*** RECORDS TO USE ***

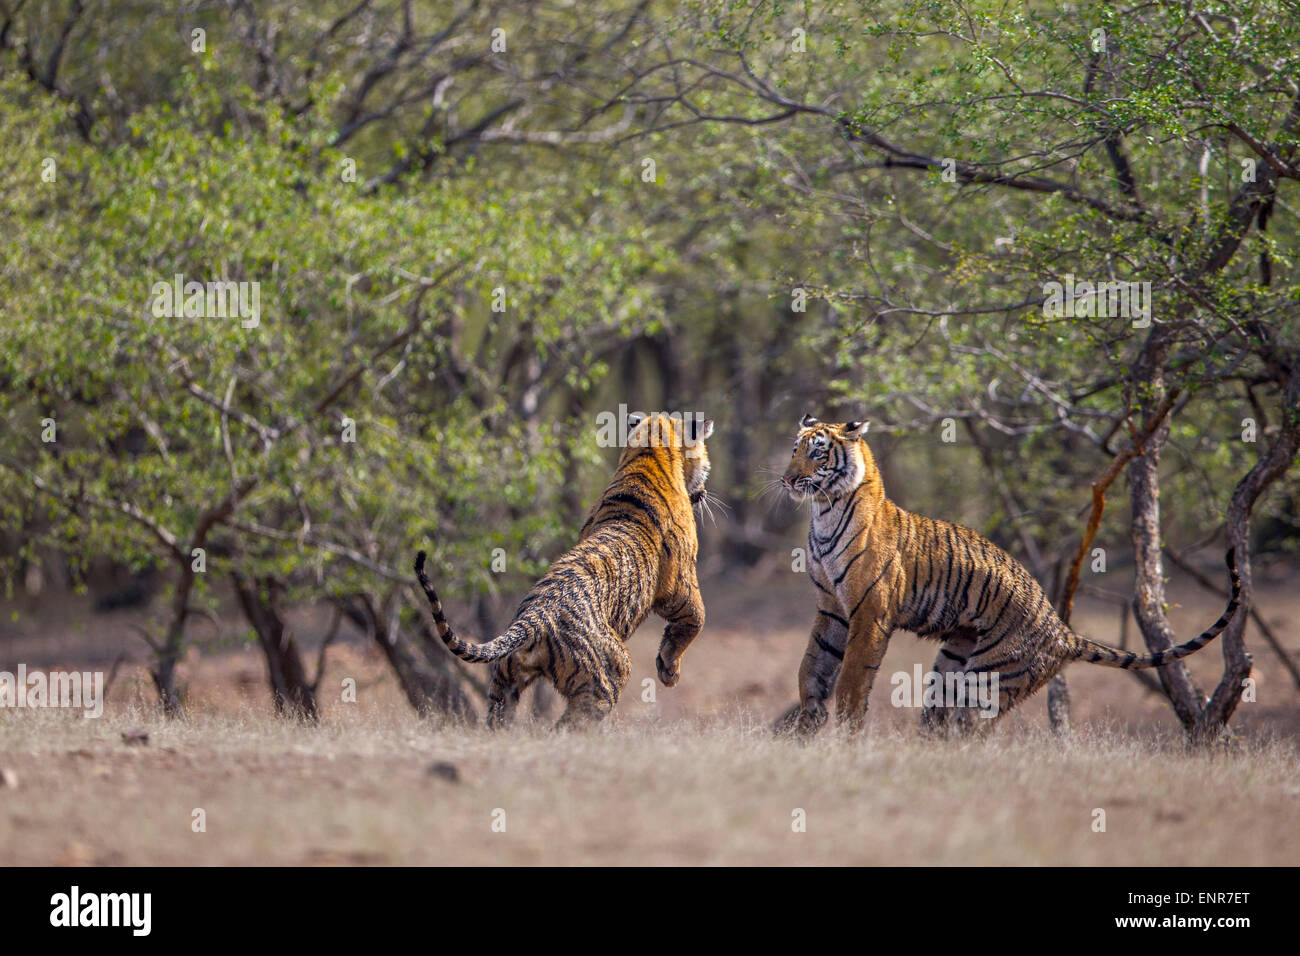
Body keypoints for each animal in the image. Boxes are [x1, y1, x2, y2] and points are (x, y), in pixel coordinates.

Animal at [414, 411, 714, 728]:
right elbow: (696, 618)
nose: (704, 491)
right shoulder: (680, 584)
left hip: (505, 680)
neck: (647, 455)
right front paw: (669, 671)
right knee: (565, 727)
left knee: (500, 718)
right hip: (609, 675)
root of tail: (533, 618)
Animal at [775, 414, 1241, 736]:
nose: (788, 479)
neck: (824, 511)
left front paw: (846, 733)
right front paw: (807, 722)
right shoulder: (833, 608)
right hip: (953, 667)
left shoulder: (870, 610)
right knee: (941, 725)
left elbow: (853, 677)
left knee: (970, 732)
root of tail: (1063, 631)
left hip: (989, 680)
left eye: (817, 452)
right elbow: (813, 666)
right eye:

*** End of RECORDS TO USE ***

## ASSIGNMENT
Pictures stay out. Print the lines of the records above exactly, from the first through the one with "right shoulder: (833, 608)".

## EXERCISE SOLUTION
Body keypoints for each animal in the image. Boxes are [x1, y1, x2, y2] and points are (x, y), in pixel coordinates.

Animal at [414, 411, 714, 728]:
right elbow: (696, 618)
nose: (704, 491)
right shoulder: (680, 584)
left hip: (505, 680)
neck: (647, 455)
right front paw: (669, 671)
right knee: (565, 727)
left knee: (500, 718)
right hip: (609, 675)
root of tail: (533, 618)
Animal at [775, 414, 1241, 736]:
nose: (788, 479)
neck: (824, 511)
left front paw: (846, 733)
right front paw: (807, 722)
right shoulder: (833, 608)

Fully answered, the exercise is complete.